▸ **Your instructions**:
Going through the data below, please show each line containing the string "needs".

*** The records ***

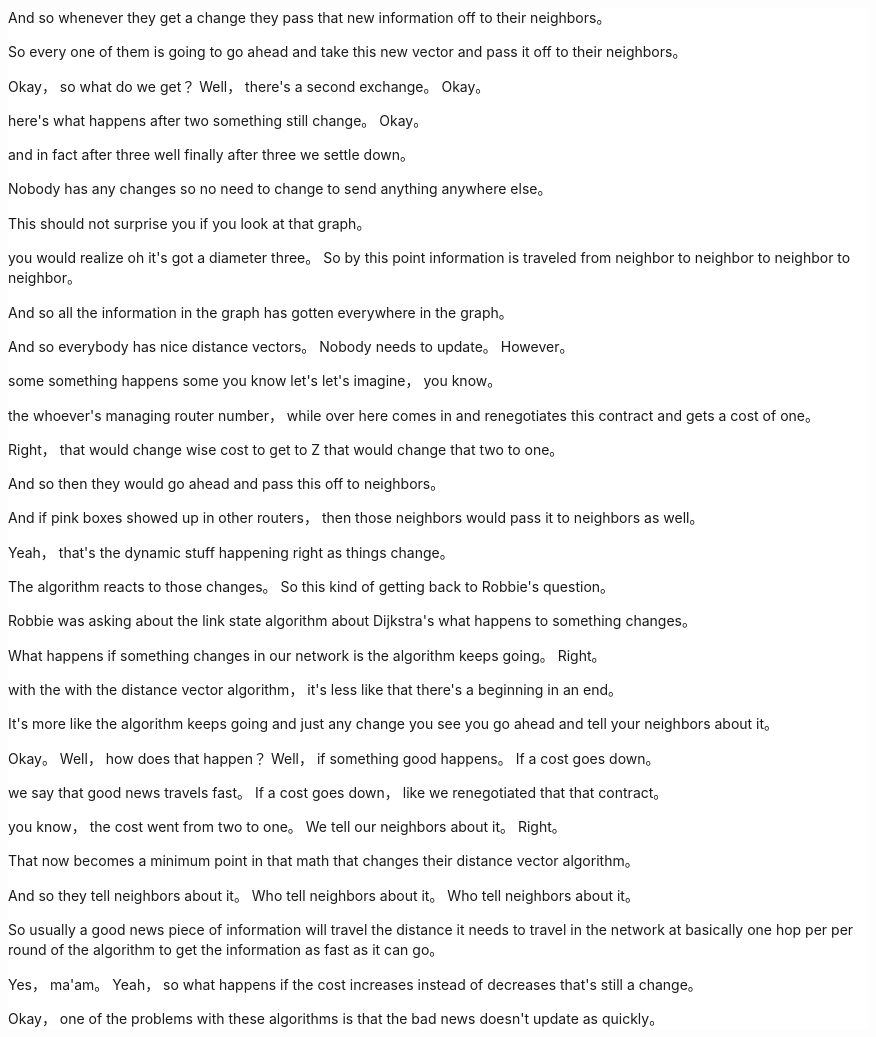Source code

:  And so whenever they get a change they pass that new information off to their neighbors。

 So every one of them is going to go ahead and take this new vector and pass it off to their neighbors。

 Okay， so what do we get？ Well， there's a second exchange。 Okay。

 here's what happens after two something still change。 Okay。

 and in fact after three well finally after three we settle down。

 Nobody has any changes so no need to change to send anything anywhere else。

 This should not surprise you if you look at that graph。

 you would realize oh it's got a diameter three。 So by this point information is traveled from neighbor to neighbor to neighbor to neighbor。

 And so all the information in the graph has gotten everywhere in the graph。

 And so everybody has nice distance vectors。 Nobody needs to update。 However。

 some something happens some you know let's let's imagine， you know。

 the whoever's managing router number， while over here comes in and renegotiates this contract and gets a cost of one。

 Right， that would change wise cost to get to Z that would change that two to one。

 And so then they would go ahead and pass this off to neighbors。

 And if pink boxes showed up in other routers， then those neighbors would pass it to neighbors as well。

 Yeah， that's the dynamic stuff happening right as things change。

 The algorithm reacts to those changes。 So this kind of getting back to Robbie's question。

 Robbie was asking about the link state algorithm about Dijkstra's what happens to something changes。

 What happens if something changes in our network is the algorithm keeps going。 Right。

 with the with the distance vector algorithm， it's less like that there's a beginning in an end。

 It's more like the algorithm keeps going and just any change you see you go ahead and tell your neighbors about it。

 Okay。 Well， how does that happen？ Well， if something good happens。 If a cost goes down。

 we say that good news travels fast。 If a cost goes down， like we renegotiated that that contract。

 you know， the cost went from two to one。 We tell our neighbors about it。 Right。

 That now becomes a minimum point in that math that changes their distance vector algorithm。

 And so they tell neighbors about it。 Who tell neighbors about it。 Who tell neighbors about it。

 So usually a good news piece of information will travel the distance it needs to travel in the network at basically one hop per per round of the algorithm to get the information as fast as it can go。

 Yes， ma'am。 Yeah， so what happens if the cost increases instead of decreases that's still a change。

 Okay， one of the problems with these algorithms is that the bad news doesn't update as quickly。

***

▸ **Answer for the task**:
 And so everybody has nice distance vectors。 Nobody needs to update。 However。
 So usually a good news piece of information will travel the distance it needs to travel in the network at basically one hop per per round of the algorithm to get the information as fast as it can go。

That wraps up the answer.